Old State House Museum, Little Rock, AR. January 9th – June 2026.



Oddly the first Mike Disfarmer exhibition I experienced was in Paris in 2017. I had paid too much to attend my first large academic conference and it was a bust. Staying with a friend of a friend in a neighborhood on the outskirts of the city, I took the metro in and spent my days walking and looking. The first day there, I wandered in an industrial mixed-use gallery. I recognized familiar faces right away – the uncanny stares and mottled flat backgrounds. I was relieved.

Here we were, Disfarmer and I. Two Arkansans, out of place in the city.

What you have to do: Reproduce the passage of the Disfarmer exhibition text starting with "Oddly the first" and going on through "in the city.".

(Stored data)
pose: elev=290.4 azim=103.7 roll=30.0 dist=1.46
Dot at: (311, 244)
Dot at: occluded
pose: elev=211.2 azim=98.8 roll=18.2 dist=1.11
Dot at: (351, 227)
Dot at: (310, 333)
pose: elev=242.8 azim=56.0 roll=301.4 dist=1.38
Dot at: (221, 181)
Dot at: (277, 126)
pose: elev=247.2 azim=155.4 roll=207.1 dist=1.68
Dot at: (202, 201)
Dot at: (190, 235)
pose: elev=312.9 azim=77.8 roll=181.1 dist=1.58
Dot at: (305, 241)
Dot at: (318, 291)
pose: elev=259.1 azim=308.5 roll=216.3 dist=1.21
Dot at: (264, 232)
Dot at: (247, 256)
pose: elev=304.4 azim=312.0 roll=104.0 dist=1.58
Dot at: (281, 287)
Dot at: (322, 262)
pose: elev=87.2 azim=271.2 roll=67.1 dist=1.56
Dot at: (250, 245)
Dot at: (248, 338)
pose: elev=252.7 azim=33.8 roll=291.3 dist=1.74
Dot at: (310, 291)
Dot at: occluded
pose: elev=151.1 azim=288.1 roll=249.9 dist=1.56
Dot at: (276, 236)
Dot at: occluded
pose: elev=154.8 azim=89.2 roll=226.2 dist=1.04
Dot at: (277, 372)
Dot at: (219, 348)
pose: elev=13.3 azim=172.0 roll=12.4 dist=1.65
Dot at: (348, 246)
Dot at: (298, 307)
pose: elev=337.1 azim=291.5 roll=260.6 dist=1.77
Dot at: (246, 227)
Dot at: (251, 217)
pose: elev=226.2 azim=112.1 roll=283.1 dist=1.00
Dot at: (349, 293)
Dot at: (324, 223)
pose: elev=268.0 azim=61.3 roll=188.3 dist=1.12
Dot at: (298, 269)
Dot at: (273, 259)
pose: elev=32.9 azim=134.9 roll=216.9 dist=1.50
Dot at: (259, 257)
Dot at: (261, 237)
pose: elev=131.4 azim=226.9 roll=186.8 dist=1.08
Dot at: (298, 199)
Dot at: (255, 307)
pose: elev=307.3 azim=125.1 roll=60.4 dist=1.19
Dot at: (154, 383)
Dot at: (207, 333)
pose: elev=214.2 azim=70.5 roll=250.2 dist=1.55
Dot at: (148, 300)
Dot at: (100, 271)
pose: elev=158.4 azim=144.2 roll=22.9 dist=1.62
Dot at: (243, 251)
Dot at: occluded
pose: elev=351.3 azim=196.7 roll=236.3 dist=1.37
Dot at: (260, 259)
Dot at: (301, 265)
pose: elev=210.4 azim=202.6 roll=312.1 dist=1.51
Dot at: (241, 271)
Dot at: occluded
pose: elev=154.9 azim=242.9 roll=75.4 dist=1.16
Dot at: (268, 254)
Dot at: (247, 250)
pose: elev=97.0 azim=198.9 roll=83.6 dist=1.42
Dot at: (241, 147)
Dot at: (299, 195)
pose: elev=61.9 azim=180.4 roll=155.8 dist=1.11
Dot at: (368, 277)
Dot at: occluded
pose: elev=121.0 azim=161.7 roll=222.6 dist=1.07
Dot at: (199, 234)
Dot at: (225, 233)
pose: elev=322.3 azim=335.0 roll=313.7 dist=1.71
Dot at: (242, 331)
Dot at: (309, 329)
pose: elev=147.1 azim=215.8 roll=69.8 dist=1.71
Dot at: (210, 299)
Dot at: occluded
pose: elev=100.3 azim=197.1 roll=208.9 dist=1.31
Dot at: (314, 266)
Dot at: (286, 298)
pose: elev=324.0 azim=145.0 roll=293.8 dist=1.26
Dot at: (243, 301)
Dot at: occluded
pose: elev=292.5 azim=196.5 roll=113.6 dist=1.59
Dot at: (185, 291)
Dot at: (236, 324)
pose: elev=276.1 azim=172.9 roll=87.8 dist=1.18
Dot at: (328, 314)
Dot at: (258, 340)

Complete answer:
Oddly the first Mike Disfarmer exhibition I experienced was in Paris in 2017. I had paid too much to attend my first large academic conference and it was a bust. Staying with a friend of a friend in a neighborhood on the outskirts of the city, I took the metro in and spent my days walking and looking. The first day there, I wandered in an industrial mixed-use gallery. I recognized familiar faces right away – the uncanny stares and mottled flat backgrounds. I was relieved.

Here we were, Disfarmer and I. Two Arkansans, out of place in the city.